PROBLEM TO WORK ON ▸ Only the pictures are to be dropped; return all other data below exactly.

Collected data
------
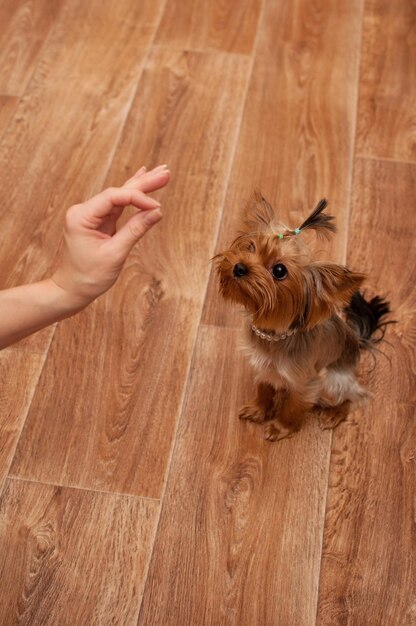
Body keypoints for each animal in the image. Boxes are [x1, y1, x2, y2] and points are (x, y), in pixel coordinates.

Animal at [214, 190, 390, 438]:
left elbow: (293, 407)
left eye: (279, 271)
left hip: (333, 382)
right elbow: (264, 388)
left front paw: (280, 427)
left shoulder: (306, 383)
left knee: (350, 397)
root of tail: (357, 340)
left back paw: (334, 414)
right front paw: (259, 409)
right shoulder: (263, 367)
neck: (273, 334)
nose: (239, 267)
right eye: (250, 247)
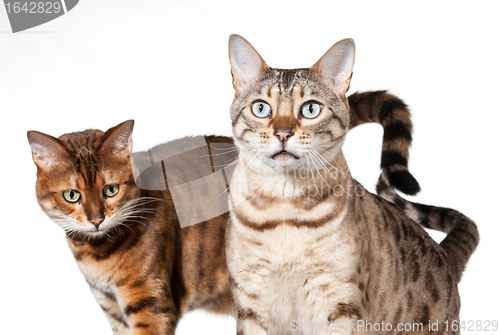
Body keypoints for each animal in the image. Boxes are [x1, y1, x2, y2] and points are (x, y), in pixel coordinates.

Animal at [28, 91, 422, 334]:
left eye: (111, 190)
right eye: (72, 195)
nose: (96, 218)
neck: (97, 253)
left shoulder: (149, 305)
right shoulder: (113, 311)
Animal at [225, 34, 478, 335]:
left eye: (310, 109)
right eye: (261, 108)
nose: (283, 133)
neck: (284, 209)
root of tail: (444, 253)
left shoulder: (341, 304)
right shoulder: (251, 306)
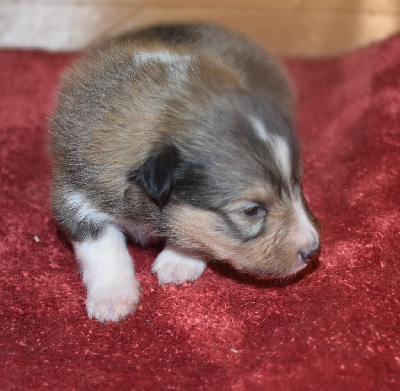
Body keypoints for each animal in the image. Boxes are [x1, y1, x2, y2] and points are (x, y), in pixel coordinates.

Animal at [50, 22, 320, 322]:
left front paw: (178, 262)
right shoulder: (75, 196)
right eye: (252, 210)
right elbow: (102, 244)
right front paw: (113, 297)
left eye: (299, 184)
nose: (313, 251)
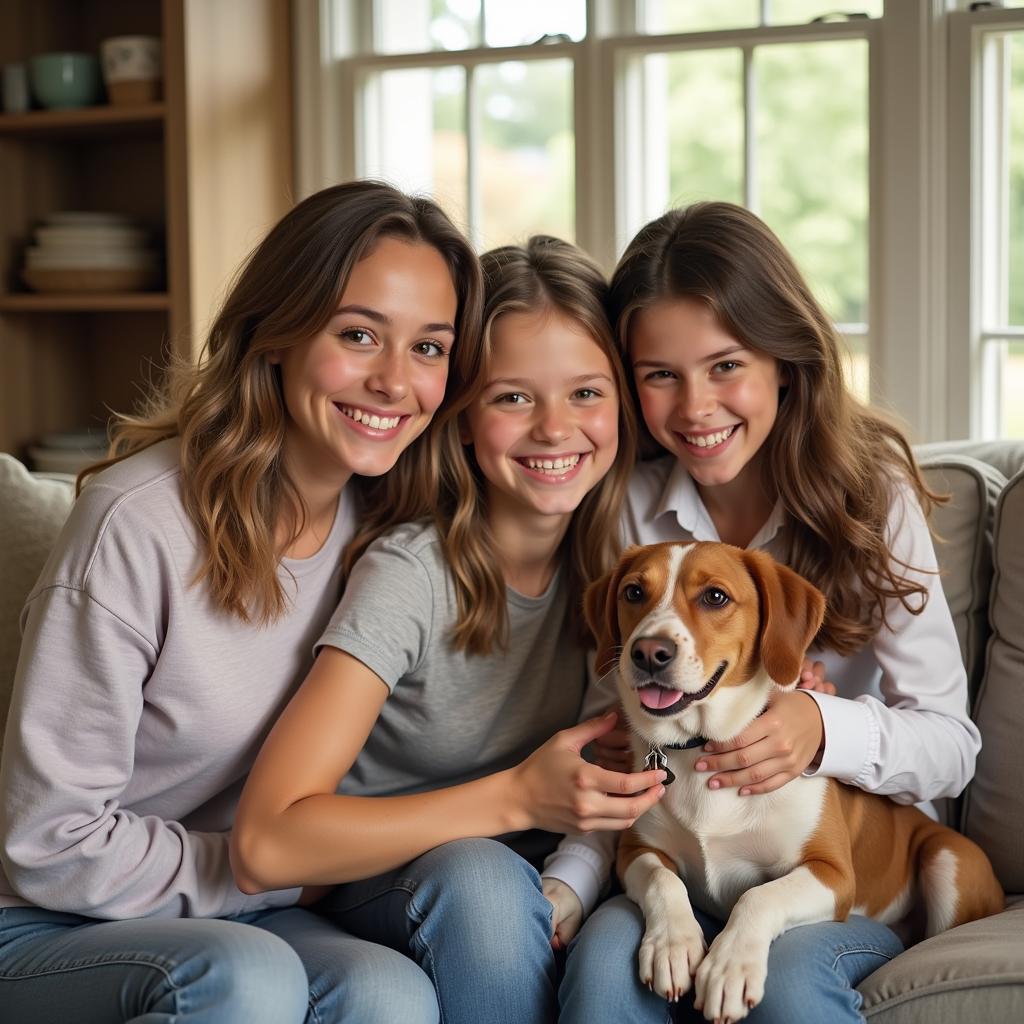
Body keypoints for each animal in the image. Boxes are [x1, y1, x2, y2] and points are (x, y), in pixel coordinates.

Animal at [589, 540, 1003, 1019]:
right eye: (634, 592)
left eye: (715, 597)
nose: (649, 652)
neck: (699, 748)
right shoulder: (637, 852)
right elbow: (664, 881)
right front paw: (673, 944)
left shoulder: (833, 874)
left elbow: (759, 895)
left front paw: (730, 966)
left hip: (948, 860)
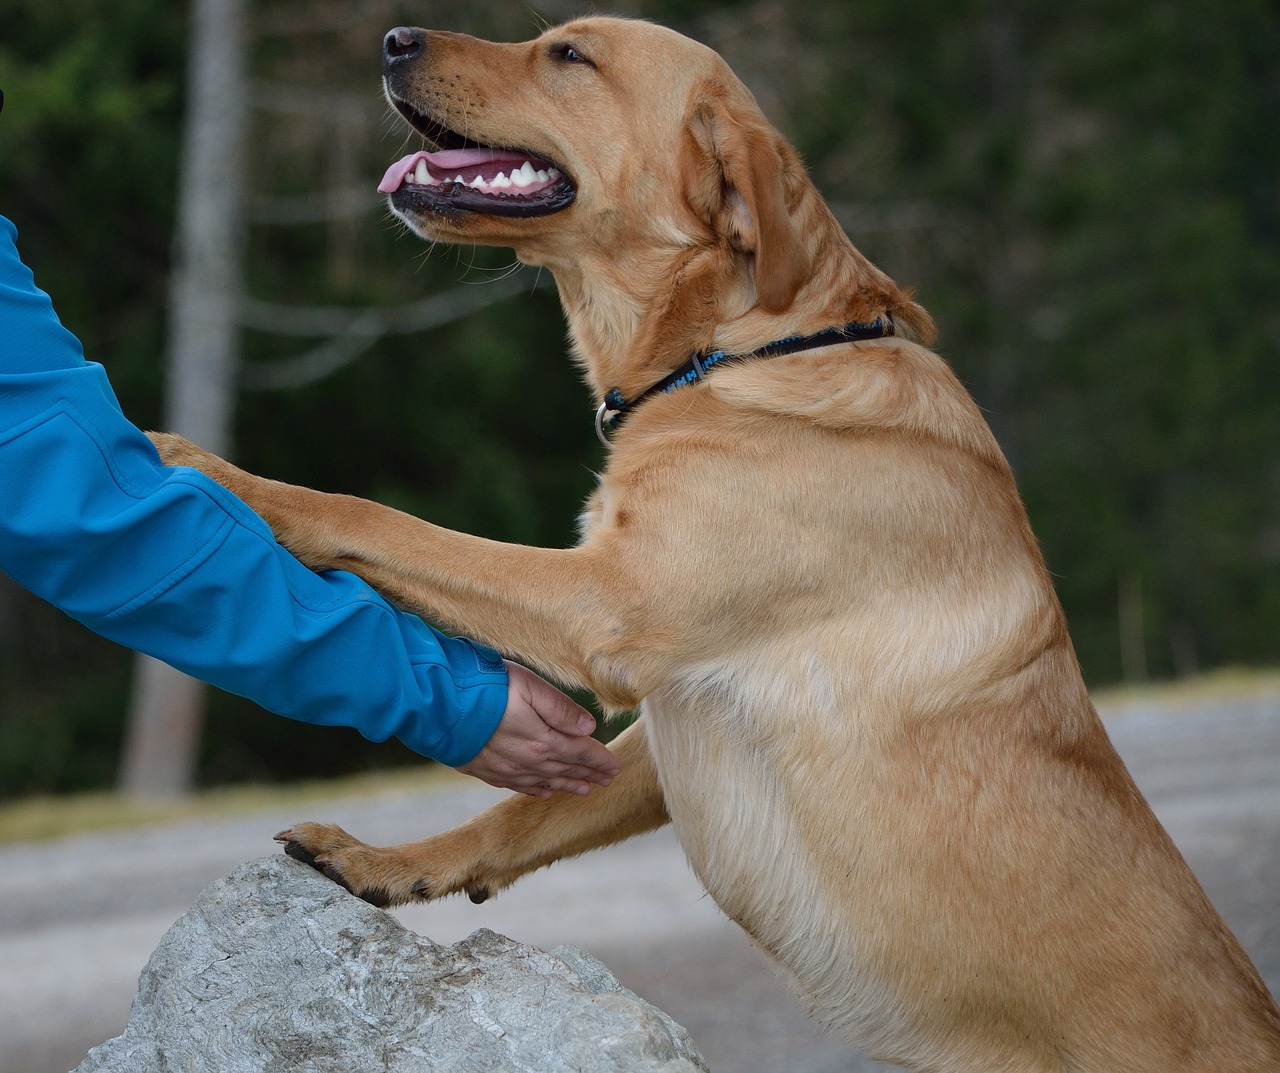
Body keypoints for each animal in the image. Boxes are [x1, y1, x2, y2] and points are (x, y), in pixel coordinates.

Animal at [152, 16, 1280, 1073]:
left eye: (569, 55)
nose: (389, 38)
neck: (740, 347)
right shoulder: (663, 713)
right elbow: (514, 818)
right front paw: (390, 861)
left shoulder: (604, 604)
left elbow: (368, 514)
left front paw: (214, 471)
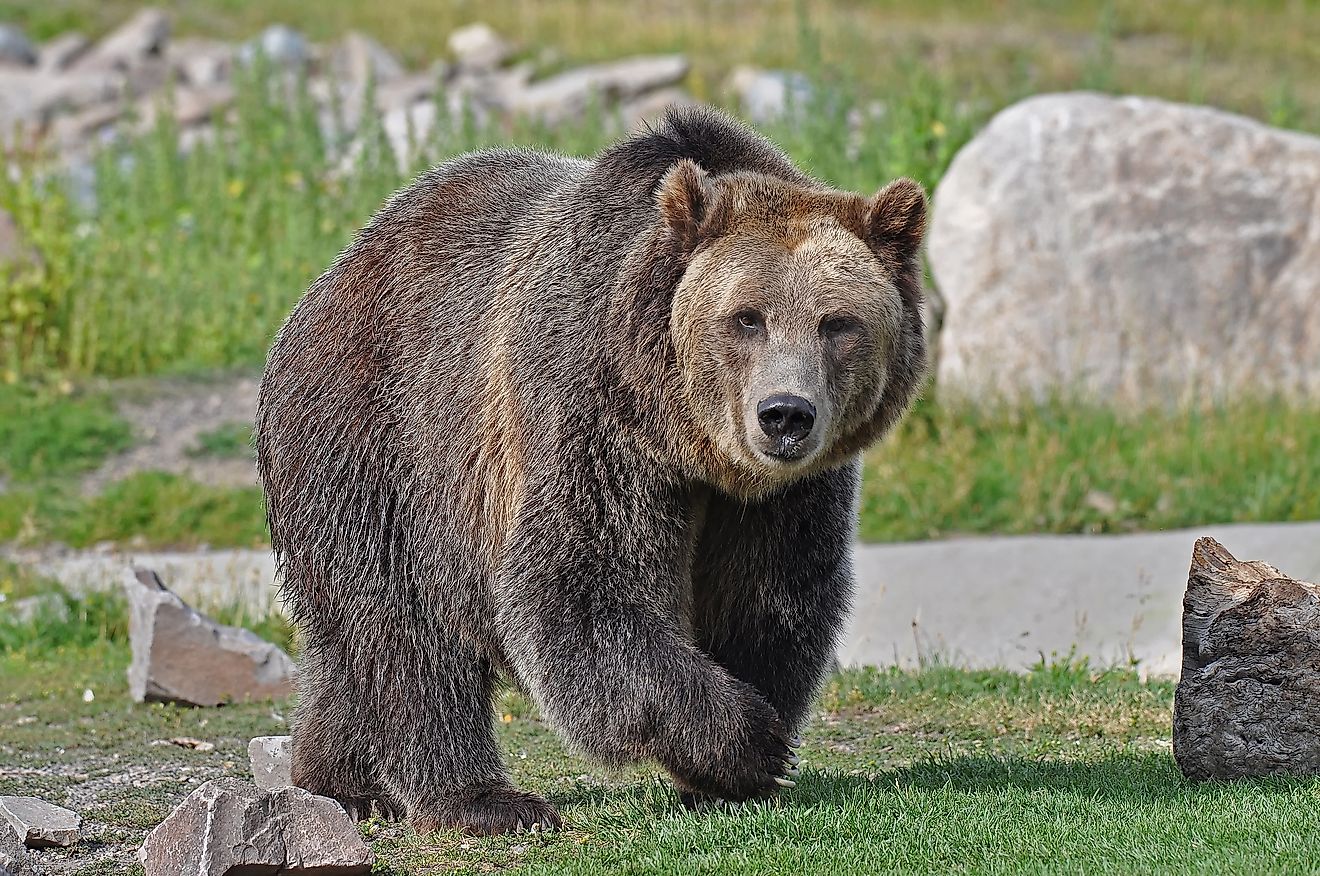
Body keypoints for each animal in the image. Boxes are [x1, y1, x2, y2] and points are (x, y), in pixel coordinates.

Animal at [255, 105, 927, 835]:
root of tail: (325, 284)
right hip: (381, 442)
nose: (784, 415)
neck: (688, 436)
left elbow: (772, 593)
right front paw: (748, 742)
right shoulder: (592, 408)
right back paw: (481, 799)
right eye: (746, 318)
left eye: (838, 323)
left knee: (346, 646)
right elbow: (584, 585)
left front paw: (735, 760)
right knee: (407, 629)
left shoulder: (783, 496)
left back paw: (341, 781)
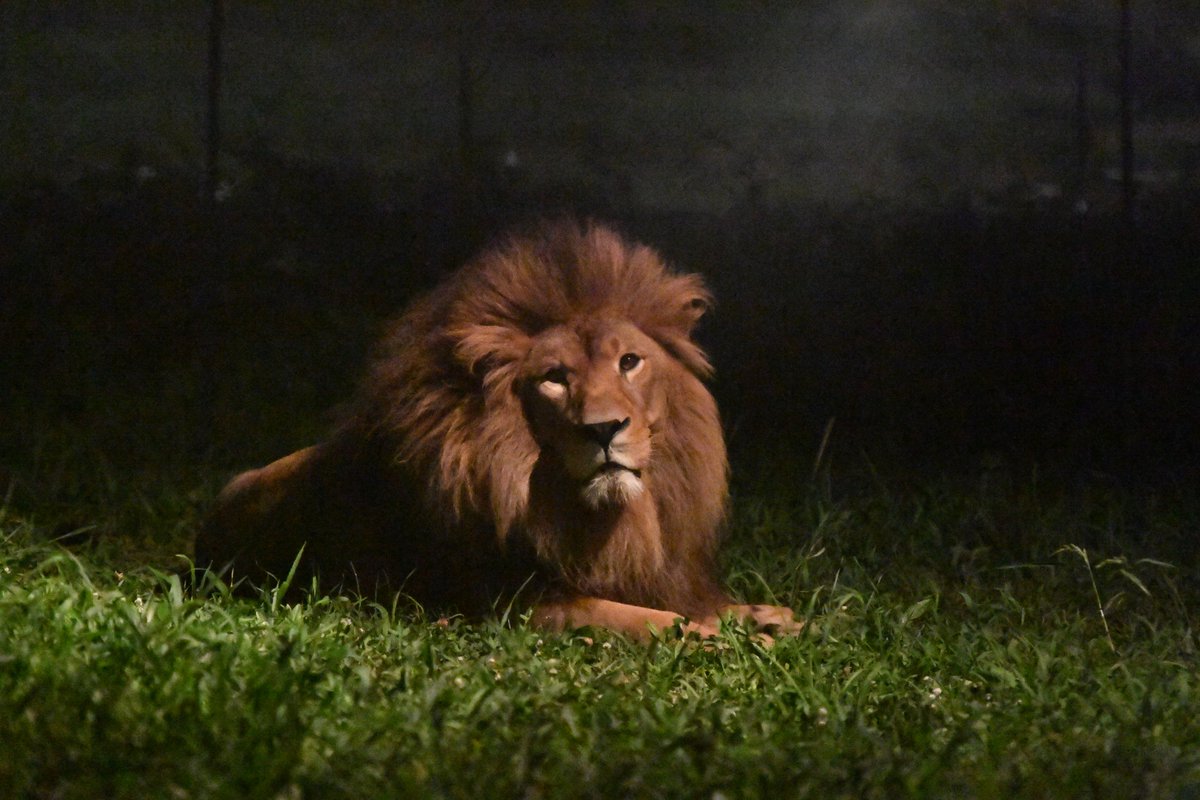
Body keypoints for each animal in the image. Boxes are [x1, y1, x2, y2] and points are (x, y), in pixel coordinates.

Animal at [195, 220, 800, 641]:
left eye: (629, 362)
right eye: (554, 378)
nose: (605, 428)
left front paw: (761, 615)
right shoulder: (518, 603)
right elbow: (643, 619)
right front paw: (720, 637)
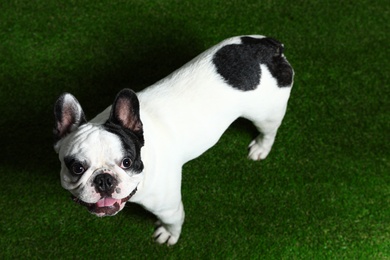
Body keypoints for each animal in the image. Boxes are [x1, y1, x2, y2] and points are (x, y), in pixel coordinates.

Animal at [53, 35, 294, 245]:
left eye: (127, 162)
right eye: (76, 168)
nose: (104, 179)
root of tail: (268, 48)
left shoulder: (168, 207)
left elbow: (173, 221)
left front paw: (169, 234)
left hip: (267, 114)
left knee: (269, 131)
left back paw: (261, 148)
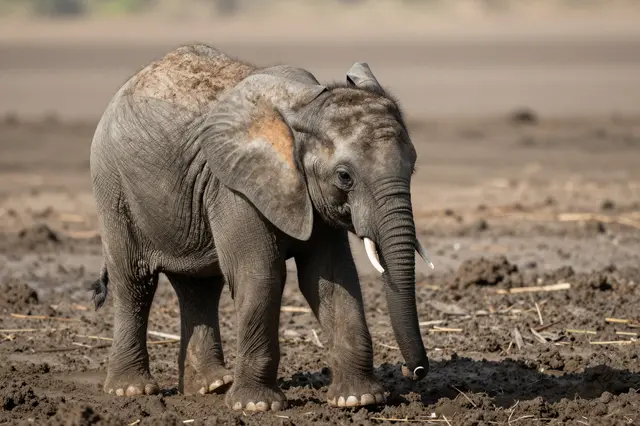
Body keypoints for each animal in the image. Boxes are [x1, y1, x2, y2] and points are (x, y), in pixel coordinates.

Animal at [89, 43, 434, 412]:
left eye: (413, 168)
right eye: (345, 176)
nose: (414, 371)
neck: (302, 109)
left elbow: (332, 276)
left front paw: (358, 400)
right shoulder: (234, 187)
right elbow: (261, 275)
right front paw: (257, 406)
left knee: (199, 286)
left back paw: (212, 386)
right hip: (113, 187)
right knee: (135, 282)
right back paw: (131, 390)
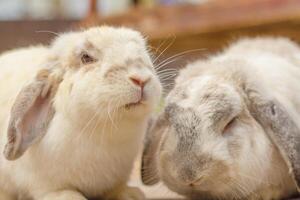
------
ANSWER BELOW ▸
Body keypoints for each animal in the image. Boxes are [x1, y1, x2, y2] and points are (x, y), in pixel coordinates.

Animal at [214, 190, 390, 438]:
left elbow: (293, 407)
left eye: (279, 271)
left hip: (333, 382)
right elbow: (264, 388)
left front paw: (280, 427)
left shoulder: (306, 383)
left knee: (350, 397)
root of tail: (357, 340)
left back paw: (334, 414)
right front paw: (259, 409)
right shoulder: (263, 367)
neck: (273, 334)
nose: (239, 267)
right eye: (250, 247)
Body keypoints for each animal in the image. Boxes are [x1, y1, x2, y2] and points are (x, y), in pixel coordinates.

Animal at [28, 91, 422, 334]:
left eye: (111, 190)
right eye: (72, 195)
nose: (96, 218)
neck: (97, 253)
left shoulder: (149, 305)
right shoulder: (113, 311)
Animal at [225, 34, 478, 335]:
left eye: (310, 109)
right eye: (261, 108)
nose: (283, 133)
neck: (284, 209)
root of tail: (444, 253)
left shoulder: (341, 304)
right shoulder: (251, 306)
Body keypoints for each animal in the image. Boxes are [x1, y1, x2, y2] and points are (x, y), in pixel coordinates.

Animal at [50, 22, 320, 322]:
left front paw: (178, 262)
right shoulder: (75, 196)
right eye: (252, 210)
right elbow: (102, 244)
right front paw: (113, 297)
left eye: (299, 184)
nose: (313, 251)
Body keypoints for each animal in the image. Boxes are [x1, y1, x2, y2] and points are (x, y), in pixel coordinates.

Animal at [589, 540, 1003, 1019]:
right eye: (634, 592)
left eye: (715, 597)
nose: (649, 652)
neck: (699, 748)
right shoulder: (637, 852)
right elbow: (664, 881)
right front paw: (673, 944)
left shoulder: (833, 874)
left elbow: (759, 895)
left front paw: (730, 966)
left hip: (948, 860)
Body keypoints for each animal in the image. Boxes are [x1, y1, x2, y2] and points are (x, y), in pixel coordinates.

Animal at [152, 16, 1280, 1073]:
left eye: (569, 55)
nose: (389, 38)
neck: (740, 347)
right shoulder: (663, 713)
right elbow: (514, 818)
right front paw: (390, 861)
left shoulder: (604, 604)
left elbow: (368, 514)
left front paw: (214, 471)
Body keypoints for each animal in the image. Boxes are [x1, y1, x2, y2] and points are (x, y), in pixel coordinates.

Animal at [255, 105, 927, 835]:
root of tail: (325, 284)
right hip: (381, 442)
nose: (784, 415)
neck: (688, 436)
left elbow: (772, 593)
right front paw: (748, 742)
right shoulder: (592, 408)
right back paw: (481, 799)
right eye: (746, 318)
left eye: (838, 323)
left knee: (346, 646)
right elbow: (584, 585)
left front paw: (735, 760)
right knee: (407, 629)
left shoulder: (783, 496)
left back paw: (341, 781)
Body keypoints for each animal in the image. Boxes are [x1, y1, x2, y2] and points are (x, y), in pixel coordinates.

Animal at [195, 220, 800, 641]:
left eye: (629, 362)
right eye: (554, 378)
nose: (605, 428)
left front paw: (761, 615)
right shoulder: (518, 603)
right elbow: (643, 619)
right front paw: (720, 637)
Body keypoints for each animal in the image. Boxes are [x1, y1, x2, y2] and points are (x, y), in pixel coordinates.

Animal at [53, 35, 294, 245]:
left eye: (127, 162)
right eye: (76, 168)
nose: (104, 179)
root of tail: (268, 48)
left shoulder: (168, 207)
left elbow: (173, 221)
left front paw: (169, 234)
left hip: (267, 114)
left knee: (269, 131)
left back paw: (261, 148)
Body keypoints for each animal in the image. Boxes are [x1, y1, x2, y2] and points are (x, y), in pixel coordinates.

Animal at [89, 43, 434, 412]:
left eye: (413, 168)
right eye: (345, 176)
nose: (414, 371)
neck: (302, 109)
left elbow: (332, 276)
left front paw: (358, 400)
right shoulder: (234, 187)
right elbow: (261, 275)
right front paw: (257, 406)
left knee: (199, 286)
left back paw: (212, 386)
right hip: (113, 187)
right knee: (135, 282)
right back paw: (131, 390)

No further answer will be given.